Otherwise, that name is clearly in error, because they aren’t new in any way and they surely aren’t Democrats.
I read the ‘they’ as referencing the banks. Yes, the ‘antecedent’ could ahve been made clearer.
Your life or your lupins!
i don’t understand either – weren’t the loans securitized? who owns them now? i doubt it’s the mortgage originator.
my guess is that it’s the mortgage servicer who will being doing the cram downs, but how the losses would be taken by the holders of CDOs and other securities based on the mortgages, i don’t know. and i’m not so sure who they are.
doesn’t mean it shouldn’t be done – i think it should. i just have my doubts it’s as simple as described.
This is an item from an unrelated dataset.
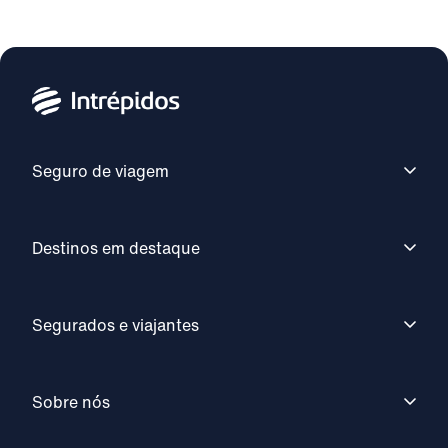
Seguro de viagem
Destinos em destaque
Segurados e viajantes
Sobre nós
Book Salon a couple of flights upstairs with author Matt Miller and The Tyranny of Dead Ideas hosted by Christy
Apologies for lack of clarity. Banks hold the mortgages on their books at full value. If they were forced to value them at market value (which they would if they were adjusted by bankruptcy court) then their true value would be apparent and it would become evident that they’re not worth what they say they’re worth. If taxpayers take them off their hands at full value, problem solved.
the lack of clarity could all be at my end…. *g*
this is the part i think is more complicated (with the caveat that i could have it very wrong as i’m just trying to learn about all this stuff now and am very definitely still in student mode) and one of the reasons that there is a lot of doubt that in many cases loan docs may not even still exist. by securitized, i mean weren’t the mortgages pooled, sliced and diced into various types of mortgage backed securities which were sold to pensions funds, SWFs, other banks and all manner of “investors” and even “insured” with CDSs?
here’s a bit from something i got a while ago from RGE (sorry, i don’t have the link handy): Structured Finance Glossary – Making Sense of the Alphabet Soup
Rep. Tauscher’s (D-CA-10) phone numbers:
Walnut Creek, CA office: (925) 932-8899
Fairfield, CA office: (707) 428-7792
Washington DC: (202) 225-1880
I live in her district. She never has been primaried. Although there was talk of it the last time around, it never materialized. Although this is a district that has in the past been represented by extreme right wing nut jobs, I think that things have changed a lot and she needs to be run out of town. The district is more Democratic than the one she had when she first defeated a wingnut. She needs to go. I swore I would never support her again when she campaigned for the draconian bankruptcy law. The last two rounds, I have just left the congressional race blank.